The dividend, which almost double some analyst estimates, came despite a 13% drop in core profit for 2017 due to falling gold production and higher costs.

Earnings before interest, tax, depreciation and amortisation (EBITDA) fell to $326 million in the year ended on Dec. 31, the miner said.

Sukari, which began operations in January 2010, produced 544,658 ounces of gold last year at an all-in sustaining cost (AISC) of $790 an ounce. Set against an average price received of $1,261 per ounce, the mine generated $224 million in pre-tax profits for 2017.

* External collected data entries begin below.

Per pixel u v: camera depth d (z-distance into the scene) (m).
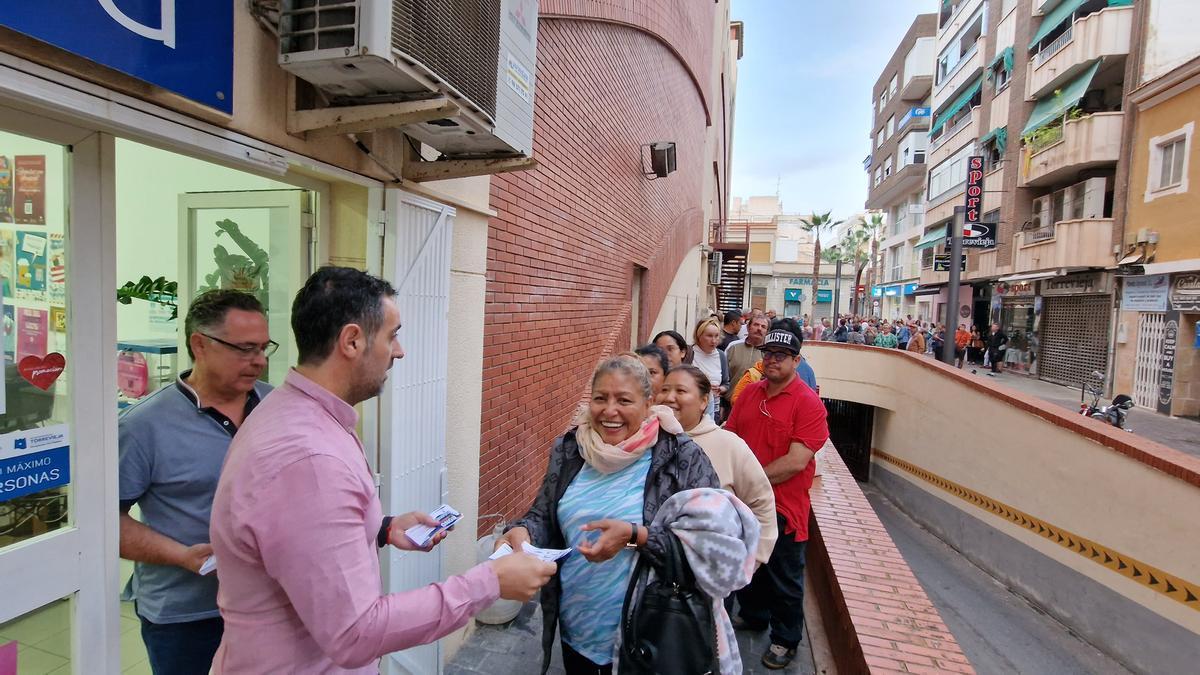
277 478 1.14
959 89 26.14
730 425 3.68
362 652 1.14
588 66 5.80
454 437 3.22
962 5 25.98
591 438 2.05
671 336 4.54
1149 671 5.01
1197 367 12.81
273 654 1.19
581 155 5.79
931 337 21.34
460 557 3.35
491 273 3.96
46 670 1.56
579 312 6.05
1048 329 18.80
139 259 3.13
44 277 1.49
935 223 28.67
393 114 1.85
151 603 1.89
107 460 1.65
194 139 1.59
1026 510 6.91
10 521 1.46
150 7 1.40
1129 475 5.33
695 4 10.92
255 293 2.85
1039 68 18.61
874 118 42.91
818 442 3.16
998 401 7.67
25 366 1.46
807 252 70.38
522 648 3.34
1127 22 15.14
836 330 25.08
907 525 10.15
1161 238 13.54
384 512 2.49
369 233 2.43
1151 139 13.95
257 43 1.77
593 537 1.98
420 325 2.69
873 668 2.54
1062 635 5.96
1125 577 5.32
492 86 2.25
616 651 1.94
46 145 1.47
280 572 1.12
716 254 21.91
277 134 1.87
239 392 1.95
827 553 3.88
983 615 6.44
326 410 1.29
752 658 3.40
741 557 1.84
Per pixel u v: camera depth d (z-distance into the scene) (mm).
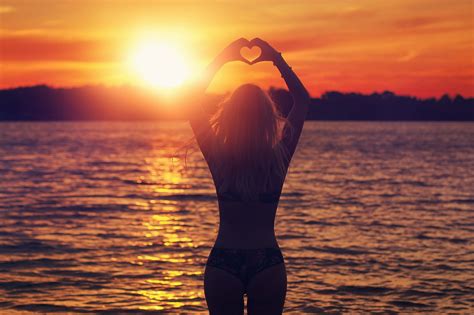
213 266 3369
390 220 18875
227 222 3387
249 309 3428
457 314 8117
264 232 3379
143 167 50219
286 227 17234
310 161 56875
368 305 8586
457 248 13453
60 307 8375
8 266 11234
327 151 76375
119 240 14742
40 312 8125
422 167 48031
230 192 3338
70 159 59750
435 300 8828
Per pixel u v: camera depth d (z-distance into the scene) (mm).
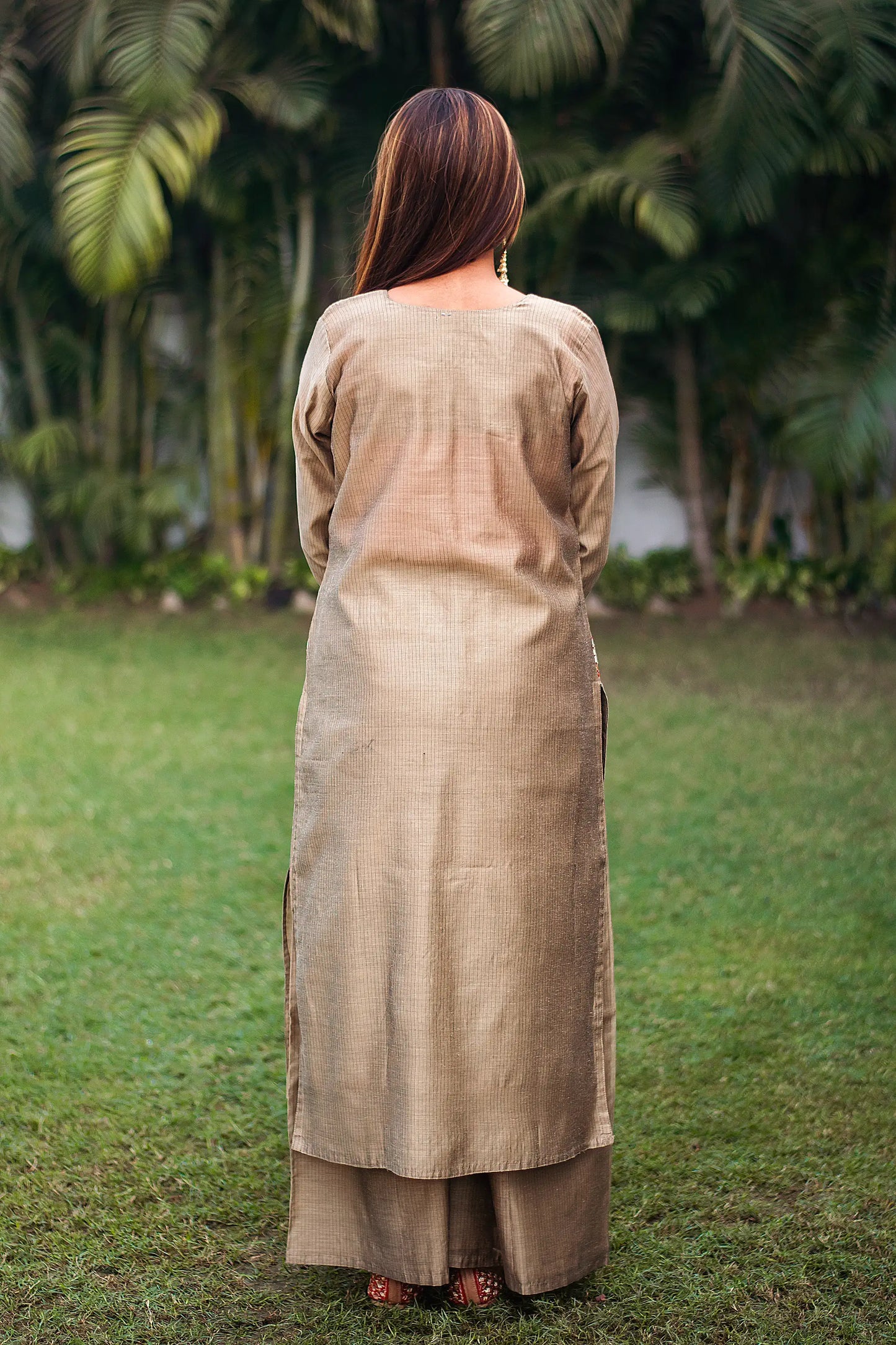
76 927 3025
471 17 5801
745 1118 2205
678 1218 1919
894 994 2686
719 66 6117
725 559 7730
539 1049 1576
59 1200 1965
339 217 7273
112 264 6109
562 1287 1739
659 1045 2475
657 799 4035
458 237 1583
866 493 7516
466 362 1552
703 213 6688
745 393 7516
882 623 7207
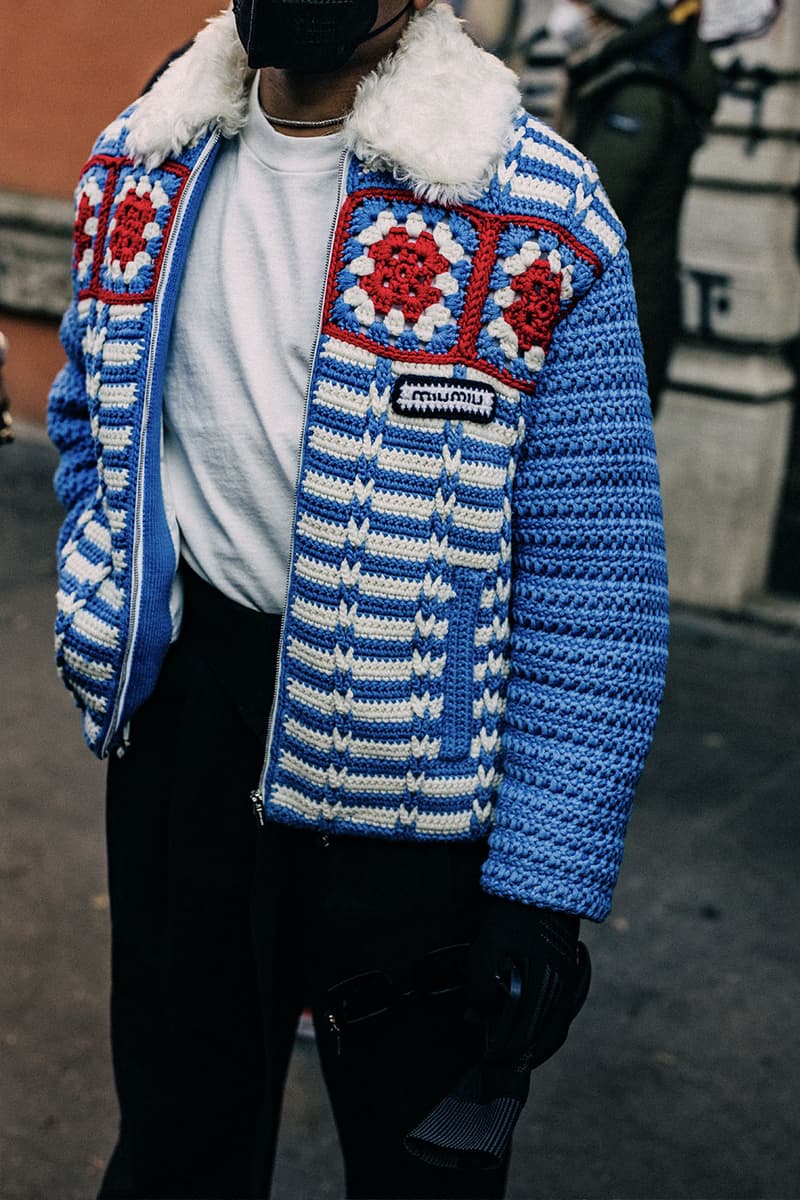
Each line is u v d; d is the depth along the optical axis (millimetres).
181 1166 1588
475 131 1209
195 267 1321
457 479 1237
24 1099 2227
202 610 1389
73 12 5352
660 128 2357
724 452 4270
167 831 1456
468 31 1311
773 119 4004
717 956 2705
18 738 3404
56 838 2973
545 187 1238
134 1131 1580
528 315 1234
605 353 1270
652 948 2721
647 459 1301
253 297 1293
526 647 1298
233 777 1400
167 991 1487
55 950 2604
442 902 1359
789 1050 2445
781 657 4137
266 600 1351
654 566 1301
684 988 2604
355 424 1229
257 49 1216
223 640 1380
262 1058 1544
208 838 1418
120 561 1354
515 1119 1270
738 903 2883
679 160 2398
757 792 3338
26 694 3650
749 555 4387
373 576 1250
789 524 4465
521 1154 2168
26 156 5605
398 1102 1434
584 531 1273
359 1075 1433
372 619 1261
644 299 2385
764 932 2789
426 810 1320
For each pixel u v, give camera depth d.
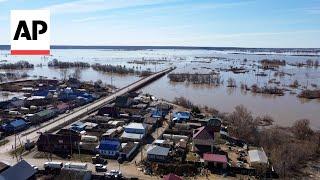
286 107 162.25
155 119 121.75
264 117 137.75
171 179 69.00
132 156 90.50
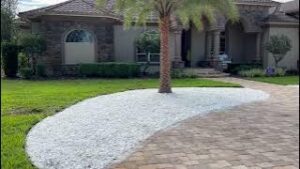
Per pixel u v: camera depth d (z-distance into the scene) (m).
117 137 8.48
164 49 15.45
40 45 23.67
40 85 18.91
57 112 11.33
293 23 28.58
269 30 28.45
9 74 24.33
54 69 25.02
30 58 25.42
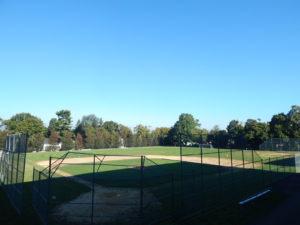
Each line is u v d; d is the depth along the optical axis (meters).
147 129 93.94
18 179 11.13
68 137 53.62
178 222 9.06
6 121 66.00
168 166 24.77
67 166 24.50
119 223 8.81
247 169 21.95
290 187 16.41
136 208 10.66
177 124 77.19
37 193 10.48
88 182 16.41
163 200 12.04
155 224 8.80
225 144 17.02
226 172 20.72
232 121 85.81
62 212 9.99
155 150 50.59
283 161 25.78
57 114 71.81
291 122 55.75
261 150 45.84
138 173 20.17
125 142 63.59
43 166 24.89
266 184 17.19
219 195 13.27
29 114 79.31
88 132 67.44
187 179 17.69
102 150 52.12
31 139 60.31
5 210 10.55
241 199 12.79
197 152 31.69
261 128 56.56
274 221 9.34
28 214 9.96
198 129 81.19
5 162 15.77
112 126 91.56
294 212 10.52
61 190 13.94
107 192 13.64
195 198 12.57
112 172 20.72
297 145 41.47
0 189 14.91
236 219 9.50
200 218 9.58
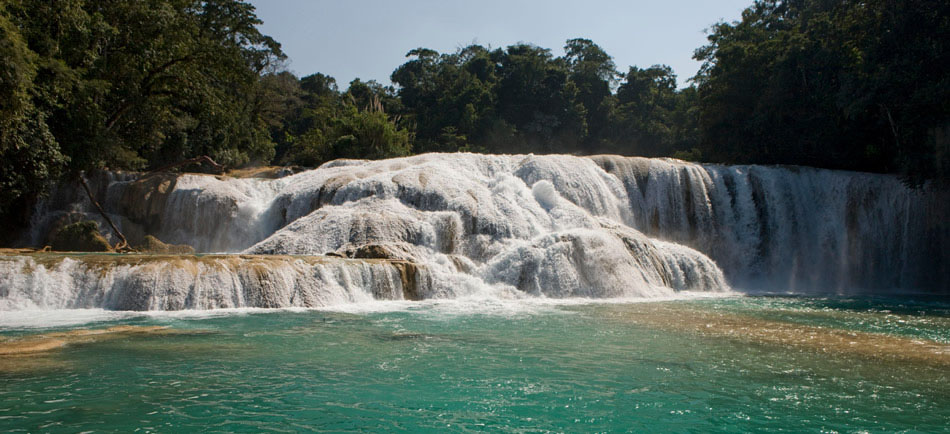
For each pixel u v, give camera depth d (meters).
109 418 7.31
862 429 7.28
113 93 30.22
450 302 18.45
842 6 36.81
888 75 29.41
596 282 21.09
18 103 21.19
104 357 10.38
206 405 7.92
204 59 33.19
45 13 24.92
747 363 10.59
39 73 24.20
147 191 29.03
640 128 84.06
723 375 9.75
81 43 26.81
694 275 24.53
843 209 29.80
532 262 20.94
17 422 7.11
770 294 24.25
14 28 21.02
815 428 7.34
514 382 9.27
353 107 52.00
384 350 11.38
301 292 16.73
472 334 13.14
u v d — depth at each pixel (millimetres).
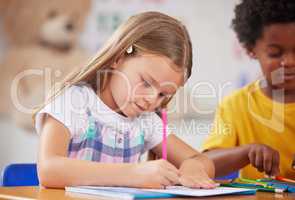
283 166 1715
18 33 2656
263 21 1829
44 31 2598
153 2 2357
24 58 2631
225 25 2141
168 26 1272
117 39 1271
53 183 1066
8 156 2641
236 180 1334
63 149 1184
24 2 2643
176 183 1111
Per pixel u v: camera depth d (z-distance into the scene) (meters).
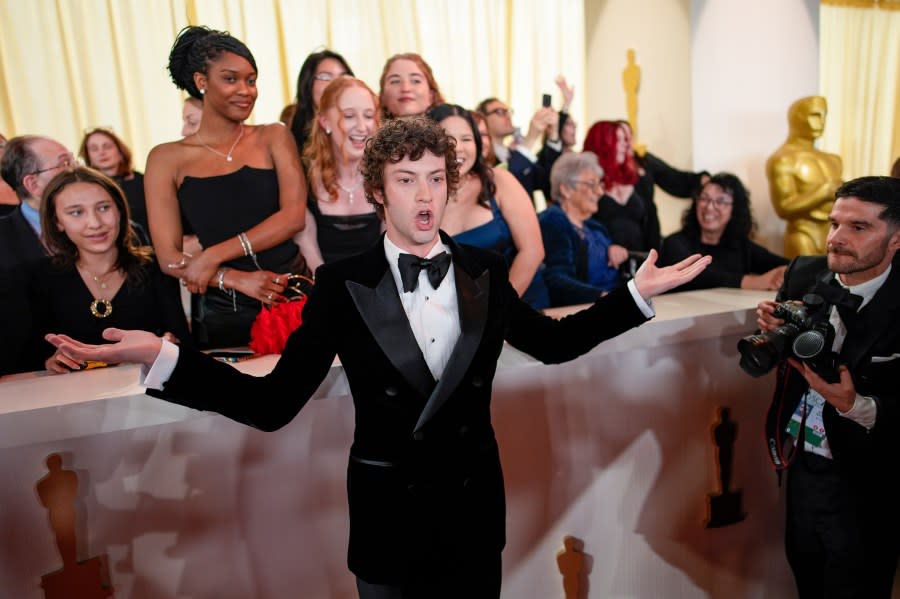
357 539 1.32
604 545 2.06
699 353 2.11
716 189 2.91
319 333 1.26
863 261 1.66
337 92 2.25
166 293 2.10
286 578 1.71
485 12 4.45
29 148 2.26
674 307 2.14
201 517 1.62
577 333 1.39
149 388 1.20
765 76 3.71
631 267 3.23
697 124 3.88
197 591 1.63
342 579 1.76
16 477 1.47
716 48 3.76
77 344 1.15
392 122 1.25
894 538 1.82
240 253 2.12
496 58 4.53
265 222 2.15
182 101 3.71
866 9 5.57
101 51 3.58
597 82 4.64
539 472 1.95
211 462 1.61
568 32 4.70
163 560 1.60
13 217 2.28
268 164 2.21
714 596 2.23
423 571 1.30
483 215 2.34
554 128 3.62
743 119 3.75
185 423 1.58
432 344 1.29
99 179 1.95
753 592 2.29
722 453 2.16
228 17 3.65
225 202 2.15
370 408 1.28
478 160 2.30
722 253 2.97
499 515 1.37
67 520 1.51
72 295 1.97
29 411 1.38
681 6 3.93
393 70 2.58
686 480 2.15
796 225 3.57
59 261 1.95
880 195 1.63
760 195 3.78
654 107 4.18
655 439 2.09
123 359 1.16
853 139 5.73
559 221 2.95
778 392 1.85
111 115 3.63
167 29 3.63
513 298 1.42
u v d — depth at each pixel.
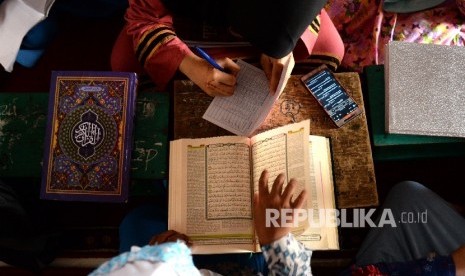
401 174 1.79
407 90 1.32
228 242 1.20
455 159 1.78
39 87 1.95
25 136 1.38
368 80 1.39
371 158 1.30
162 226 1.42
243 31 1.09
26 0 1.79
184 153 1.25
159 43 1.41
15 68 1.96
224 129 1.34
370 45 1.75
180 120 1.35
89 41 2.00
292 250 1.09
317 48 1.56
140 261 0.71
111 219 1.80
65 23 2.02
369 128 1.38
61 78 1.33
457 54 1.35
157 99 1.37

"Sukari has produced every single commercial ounce of gold that Egypt has exported over the past eight years, which by the end of 2017 stood at over 2.9 million ounces," the company's chairman, Josef El-Raghy, said in a statement.

Centamin, which has been looking into expanding beyond Egypt by exploring and developing three gold projects in two other African countries, doubled the expected gold resource found at the Ivory Coast asset, and said it had also discovered another "exciting" discovery of a 12km-long "gold bearing structure".

In Burkina Faso, the company is drilling the targeted resource and reserve expansion near Konkera.

Centamin chief executive, Andrew Pardey, said that despite the initial positive results outside Egypt, the company would not build a mine "for the sake of it."

"We'd like to have a portfolio of mines, we'd like to have more mines in Egypt as well," he told investors while delivering full-year results. "But it's all about efficiencies and making sure those mines generate returns."

Shares in Centamin jumped almost 2.56% in early trading in Toronto to Cdn$2.82, and were up 1.9% to 162.2 p in London mid-afternoon.